The novel has been critically compared to Animal Dreams (1990) for characterizing a male protagonist as having very little flaws. Aubrey Bryan argues that the portrayal of Eddie Jefferson as a near perfect individual lends the novel to be more instructional rather than realistic with multi-dimensional characters.

Timothy Lyle critiques the novel's reliance on responding to adverse life situations with the response of heteronormative practices, "gender compliance", and "able-bodied productivity". Lyle also argues that Cleage's work reinforces problematic interpretations of blackness which set rigid expectations for what blackness is and what it is not; Lyle argues that Cleage controversially asserts that Ava's character, an HIV positive black woman, must show "signs of potential rehabilitation" and maintain a likable personality in order to regain acceptance in the black community.

== Themes ==

=== Coming-home ===
The novel closely associates rehabilitation with the idea of "coming-home" to one's place of origin in order to find love, community, and purpose amidst a threatening life situation.

=== Adversity ===
The novel emphasizes finding happiness in the face of adversity.
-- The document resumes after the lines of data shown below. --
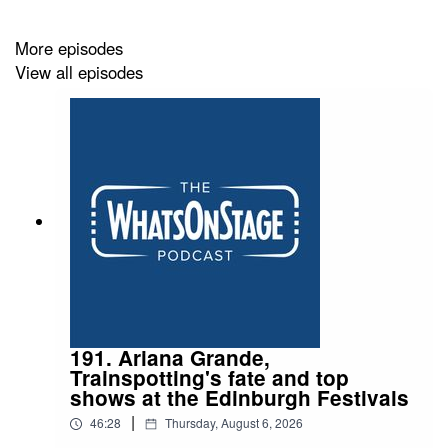
More episodes
View all episodes
191. Ariana Grande,
Trainspotting's fate and top
shows at the Edinburgh Festivals
|
46:28
Thursday, August 6, 2026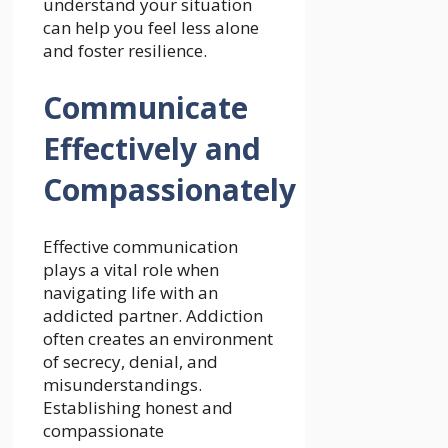
understand your situation
can help you feel less alone
and foster resilience.
Communicate
Effectively and
Compassionately
Effective communication
plays a vital role when
navigating life with an
addicted partner. Addiction
often creates an environment
of secrecy, denial, and
misunderstandings.
Establishing honest and
compassionate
With Joyce experiencing the loss of a husband, Ava receiving an HIV positive diagnosis, Eartha's loss of both her parents, and Eddie's struggle with violence and PTSD, the novel works to depict characters finding purpose and happiness in the face of adverse life situations.
In order to find happiness in light of these situations, Cleage implies the importance of the use of "spiritual practices" in order to reform one's personal issues into acceptance and find peace in the practice of compassion for others.

== Depiction of HIV/AIDS ==
Cleage's portrayal of Ava's HIV diagnosis as well as its inclusion of sex-education has received some criticism for its inaccurate depiction of the realities of the disease as well as the logistics of preventing its contraction in HIV-discordant relationships, which are relationships where one partner is HIV-positive and one is not.

In an analysis of Cleage's work, Timothy Lyle proposes that Cleage takes part in cultural sanitizing, a practice in which an author problematically molds a taboo subject into a socially acceptable narrative. Lyle attributes the success of the novel to Cleage's depiction of a heterosexual African-American with HIV into a pleasurable narrative in which Ava's "threatening" diagnosis is ultimately accepted back into able-bodied heteronormativity. Cleage's depiction of an HIV inflicted African-American is criticized by Lyle as it alludes to the idea that an HIV inflicted individual must "soap up" and "scrub down" in order to regain acceptance in general society.

Ayana Weekley argues that respectability politics, the phenomenon of dominant figures in marginalized groups aligning their values with the dominant values of the majority, mold the discourse of race, gender, and sexuality in relation to the interrogation of the HIV/AIDs epidemic in Cleage's work.